Die Trachten werden heute noch getragen

Die Bauern- und Handwerkergemeinde hat in der Kirche ihre Handschrift hinterlassen. „Auffällig und außerhalb der Vierlande unüblich sind die 55 reich verzierten … Hutständer, die an den Männerbänken montiert sind“, schreibt Waltsgott. Die schmiedeeiserne Kunst fand ebenso Eingang in die Altengammer Kirche wie Handarbeiten auf den Sitzkissen oder die Intarsienarbeit, Holzmosaike. Eine weitere Besonderheit ist in St. Nicolai die größte der drei Kirchenglocken: Sie kam 1804 aus dem Hamburger Dom nach dessen Abbruch nach Altengamme.

Gemeinde gestaltete bis heute die Kirche mit

„Eine Tradition, die sich auch gehalten hat, sind die Trachten“, führt Pastor Waltsgott aus.

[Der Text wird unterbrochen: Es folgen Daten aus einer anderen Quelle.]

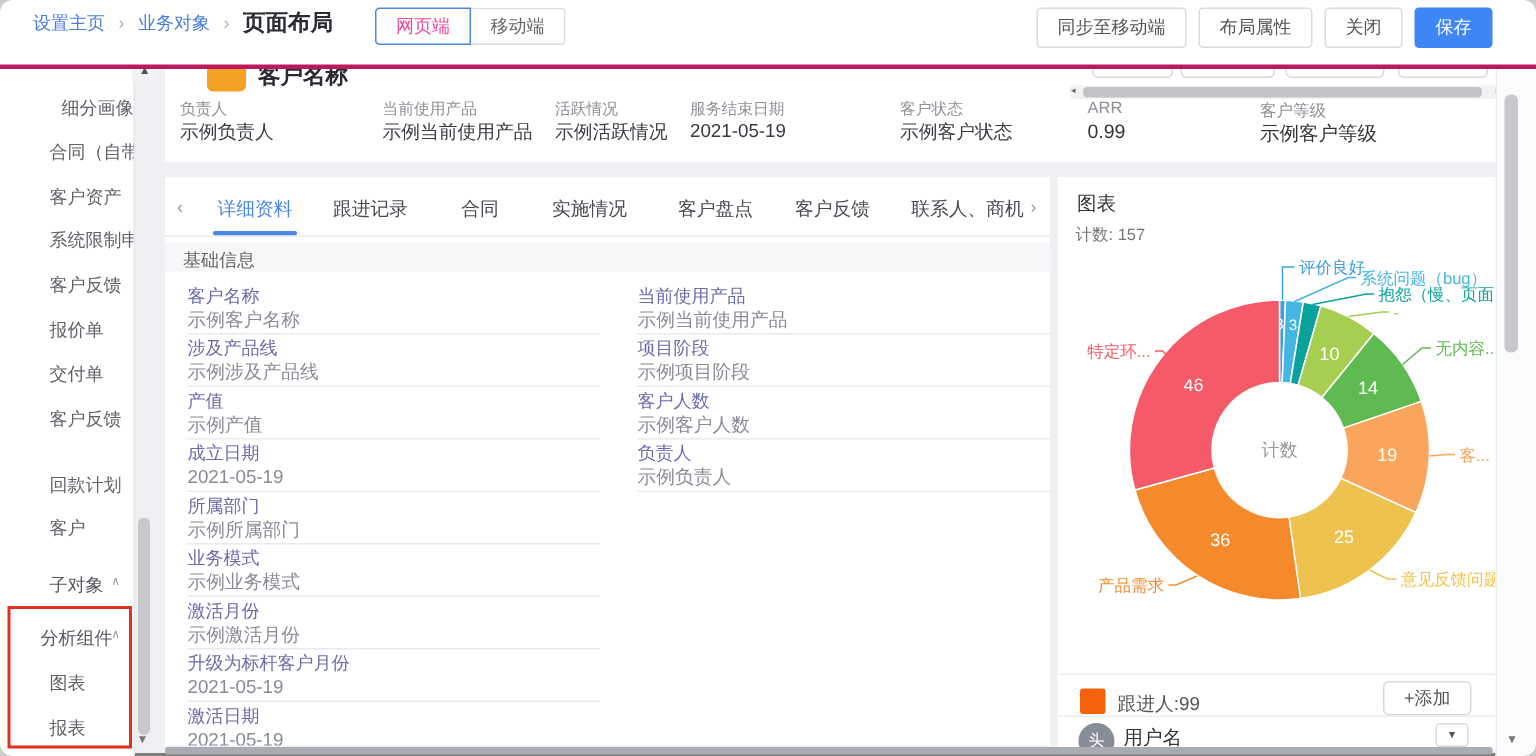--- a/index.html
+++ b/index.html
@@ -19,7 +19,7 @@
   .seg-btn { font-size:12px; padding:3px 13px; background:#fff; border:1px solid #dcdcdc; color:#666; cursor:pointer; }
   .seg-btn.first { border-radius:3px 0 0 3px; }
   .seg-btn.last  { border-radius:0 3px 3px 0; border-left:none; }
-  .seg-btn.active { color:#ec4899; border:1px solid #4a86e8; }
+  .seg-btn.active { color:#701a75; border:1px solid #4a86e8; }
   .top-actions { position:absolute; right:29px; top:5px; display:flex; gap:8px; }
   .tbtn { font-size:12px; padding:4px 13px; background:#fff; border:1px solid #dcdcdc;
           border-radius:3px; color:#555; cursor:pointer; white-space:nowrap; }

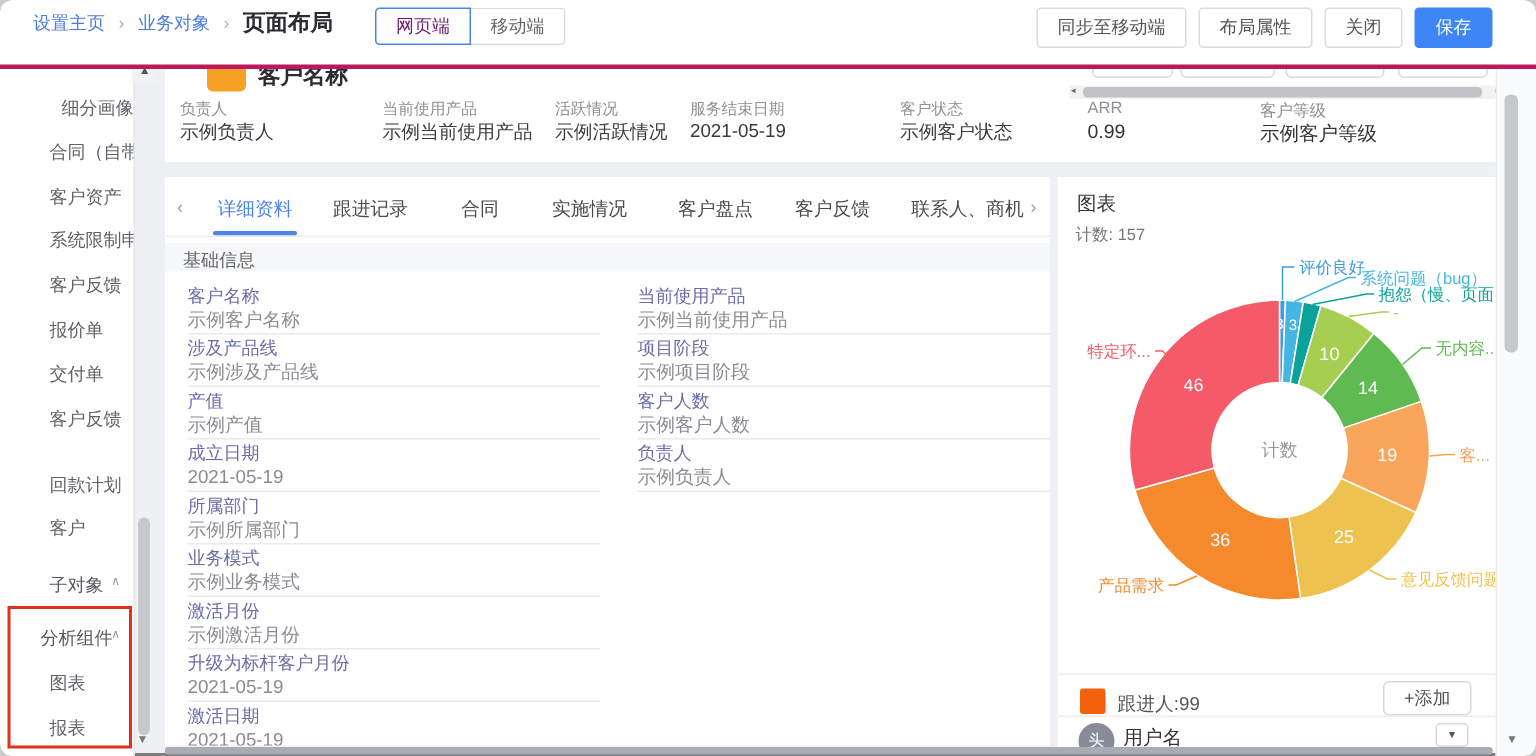--- a/index.html
+++ b/index.html
@@ -123,7 +123,7 @@
   </div>
 
   <div class="sidebar" id="sidebar">
-      <div class="sb-item" style="top: 34px; text-align: right;">细分画像</div>
+      <div class="sb-item" style="top: 34px;">细分画像</div>
       <div class="sb-item" style="top: 63px;">合同（自带）</div>
       <div class="sb-item" style="top: 93px;">客户资产</div>
       <div class="sb-item" style="top: 122px;">系统限制申请明细</div>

Sie entwickelten sich seit dem 17. Jahrhundert. „Heute noch werden sie zur Konfirmation in der Kirche getragen und sind auch beim Festgottesdienst erwünscht.“ Nach wie vor gestaltet die Gemeinde die Kirche mit: Die Weihnachtskrippe schuf Hubertus Hinschal 1979, Sitzkissen wurden von den Frauen des Basarkreises erneuert, mehr als 600 Gemeindemitglieder schrieben an einer handgefertigten Altengammer Bibel mit.

„Bis heute ist das Miteinander im Ort sehr groß“, hat Waltsgott beobachtet. Die Umstrukturierung ist aber auch in Altengamme angekommen. „Nach meiner Pensionierung wird Altengamme wohl dem Nachbarsprengel zugeschlagen. Die Selbstständigkeit der Gemeinde soll aber erhalten bleiben.“ Wie auch in Zukunft die Kirche mit Leben gefüllt wird, zeigen neue Formate wie die „Kirche Kunterbunt“ oder Kunst-Projekte als moderne Form der Verkündigung. Begleitet wird das Jubiläum mit Ausstellungen, Konzerten und Einblicken in die Traditionen Altengammes.

Festgottesdienst mit Bischöfin Kirsten Fehrs

Ein Festgottesdienst mit Bischöfin Kirsten Fehrs beginnt am Sonntag, 21. August, um 10 Uhr. Zur Feierwoche gehört eine Ausstellung über das Gemeindeleben. Sie ist wochentags von 16 bis 20 Uhr in der Kirche zu sehen. Das Festprogramm gibt es auch online auf nicolai.kirche-altengamme.de.